→ WHAT YOU HAVE TO DO
Give the data back exactly. Leave out any images.

→ PROVIDED MATERIAL

▬▬▬▬▬▬

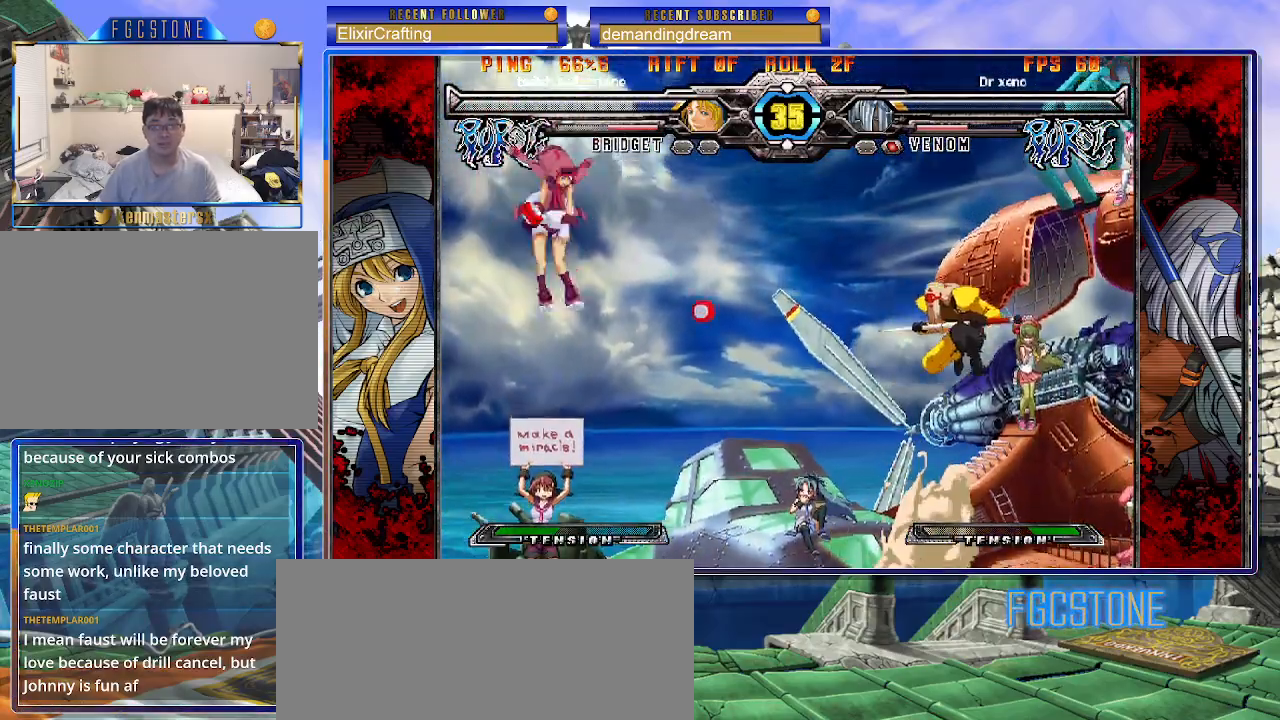
{"buttons": [], "left_stick": "left", "events": [[183, "left_stick", "left"]]}
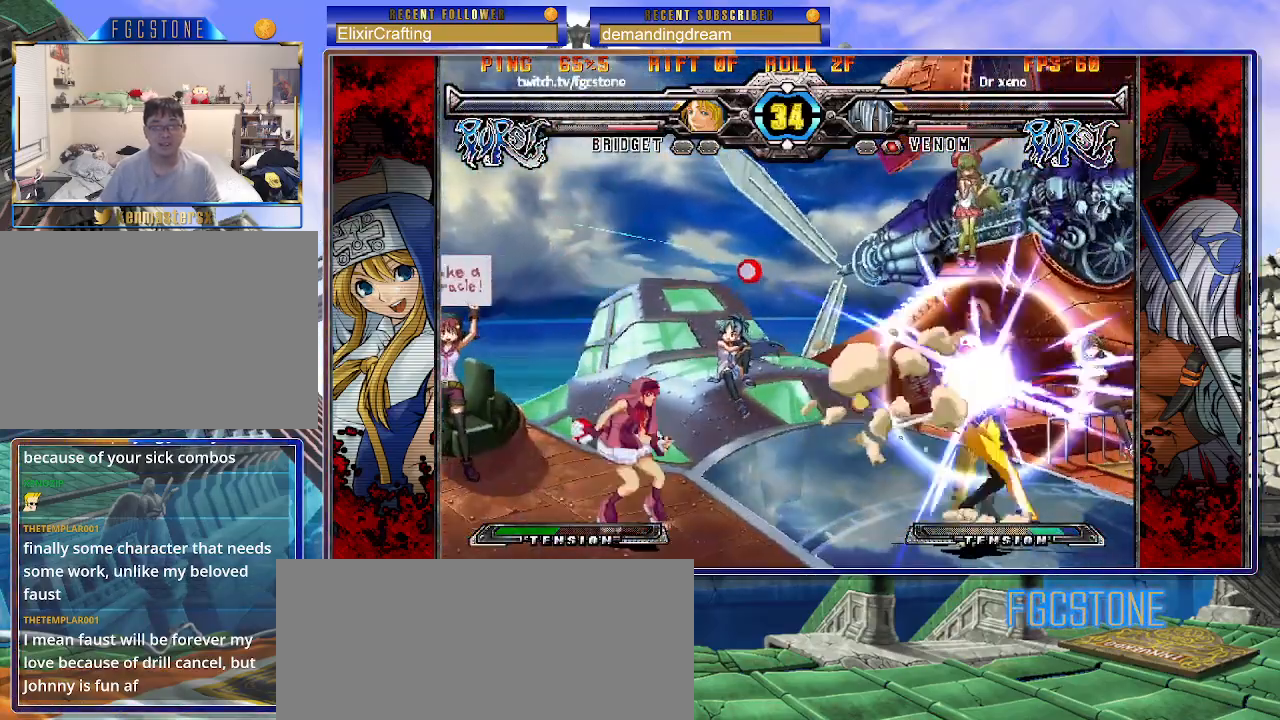
{"buttons": ["K", "S"], "left_stick": "left", "events": [[500, "K", "down"], [500, "S", "down"]]}
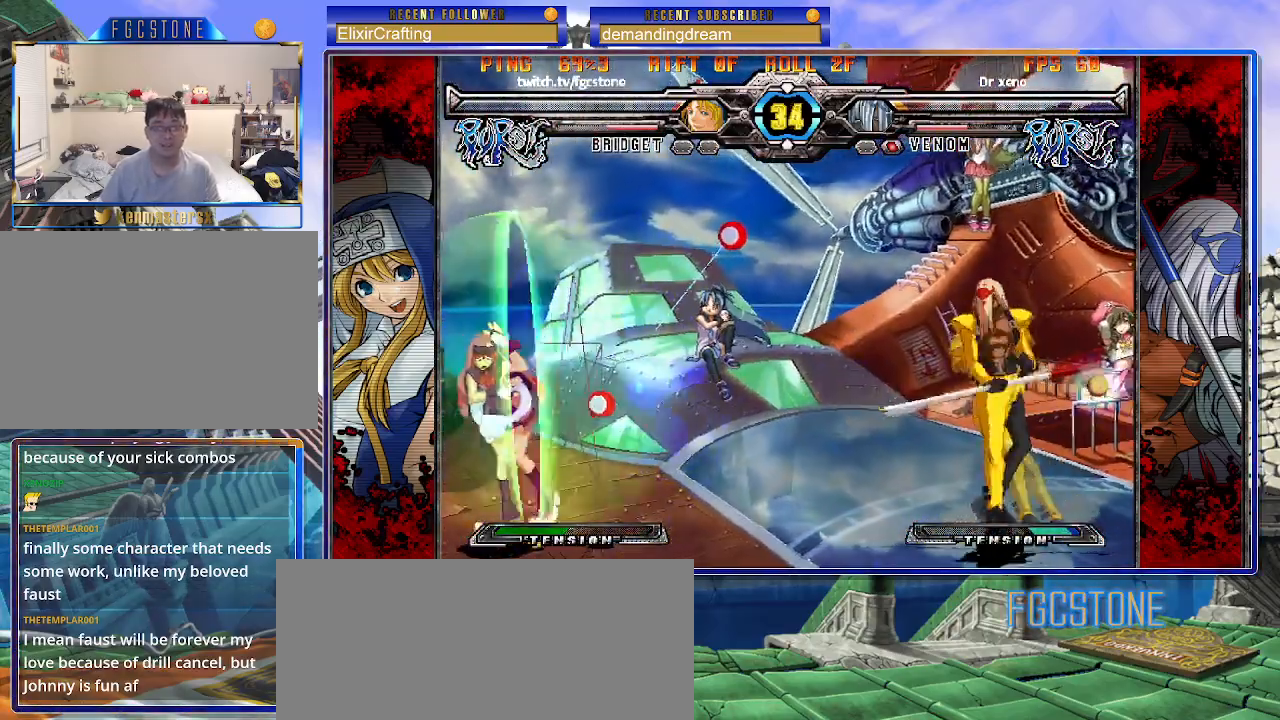
{"buttons": ["K", "S"], "left_stick": "left", "events": []}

▬▬▬▬▬▬

→ COMPLETED TASK
{"buttons": [], "left_stick": "left", "events": [[183, "left_stick", "left"]]}
{"buttons": ["K", "S"], "left_stick": "left", "events": [[500, "K", "down"], [500, "S", "down"]]}
{"buttons": ["K", "S"], "left_stick": "left", "events": []}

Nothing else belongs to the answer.